Collect every line in the items below that contains the word "Measuring".

── EXERCISE MATERIALS ──

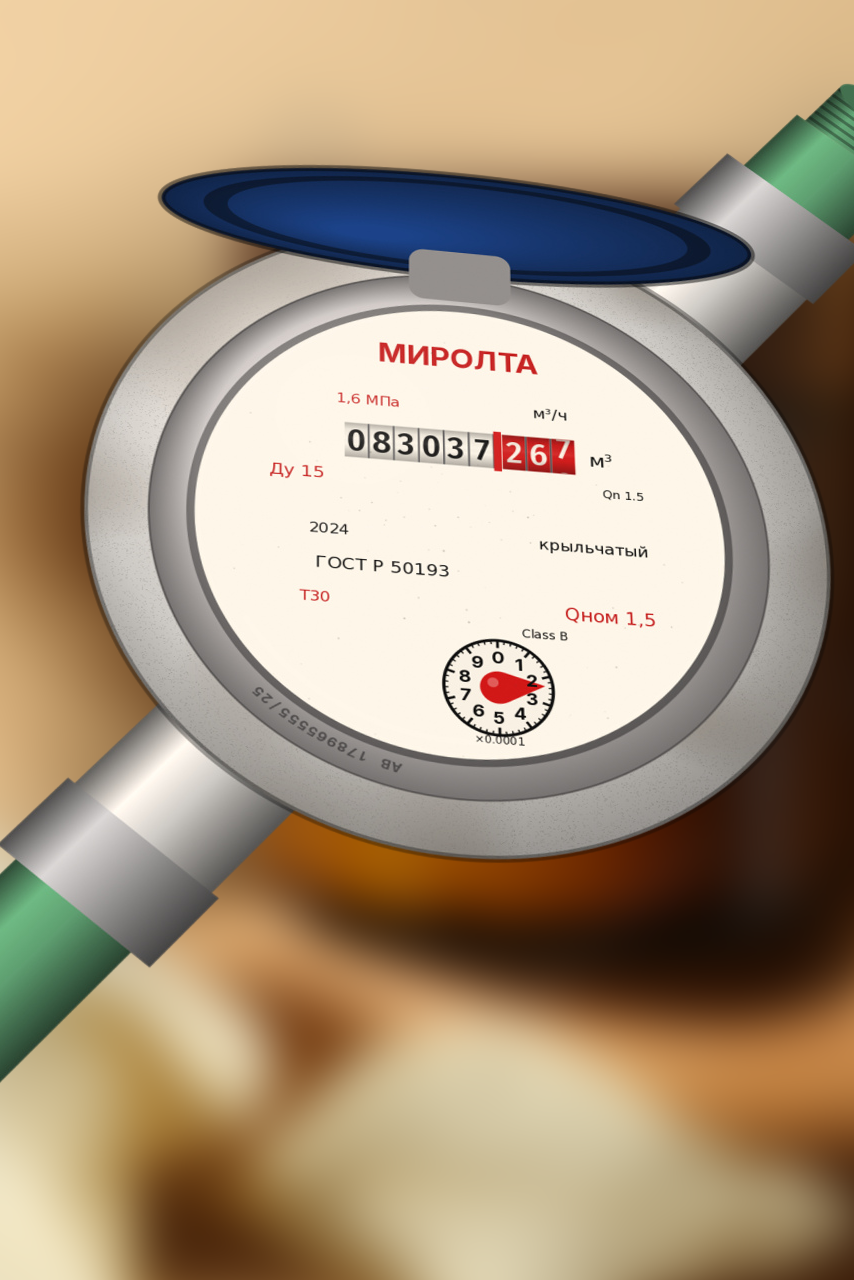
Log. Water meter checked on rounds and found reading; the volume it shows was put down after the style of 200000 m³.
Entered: 83037.2672 m³
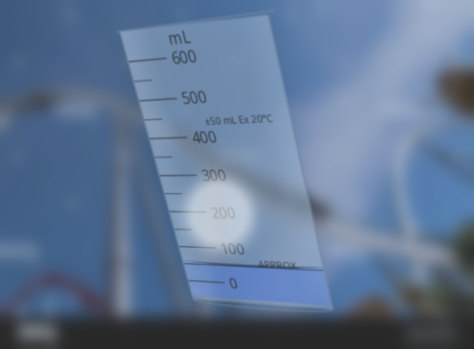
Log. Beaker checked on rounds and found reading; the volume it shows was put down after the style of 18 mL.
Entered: 50 mL
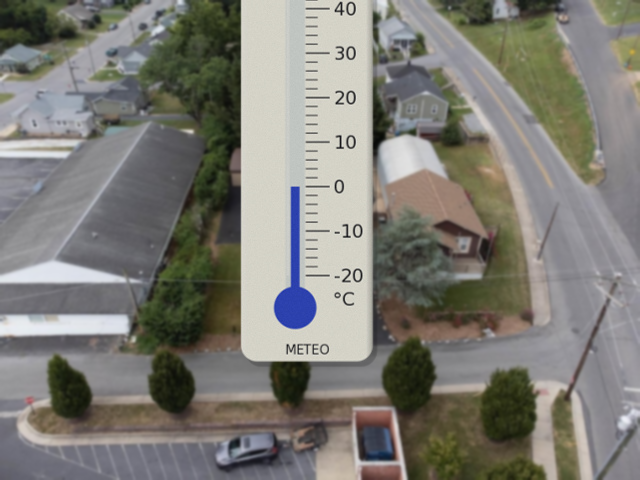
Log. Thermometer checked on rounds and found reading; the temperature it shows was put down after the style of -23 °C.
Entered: 0 °C
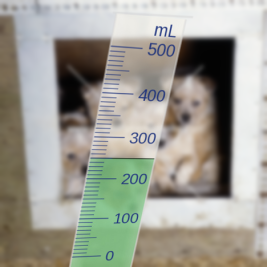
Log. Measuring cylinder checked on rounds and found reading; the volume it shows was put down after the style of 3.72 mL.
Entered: 250 mL
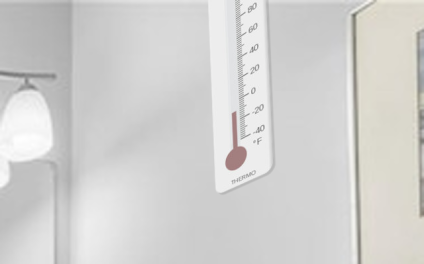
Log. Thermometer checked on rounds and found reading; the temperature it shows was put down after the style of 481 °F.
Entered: -10 °F
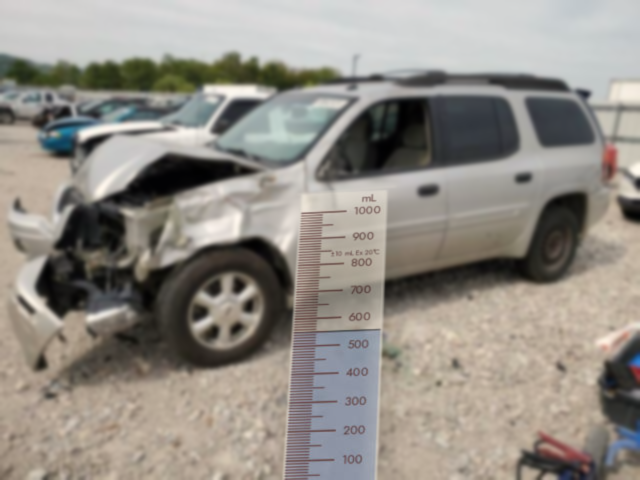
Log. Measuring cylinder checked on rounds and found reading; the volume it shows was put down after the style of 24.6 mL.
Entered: 550 mL
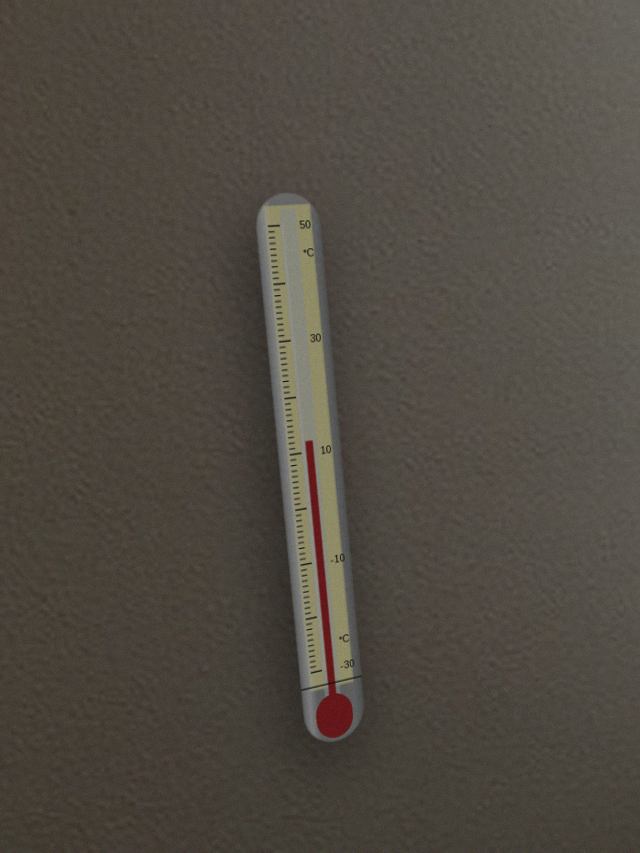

───

ANSWER TO THIS EXERCISE
Log. Measuring cylinder checked on rounds and found reading; the volume it shows was put down after the style of 3.72 mL.
Log. Measuring cylinder checked on rounds and found reading; the volume it shows was put down after the style of 24.6 mL.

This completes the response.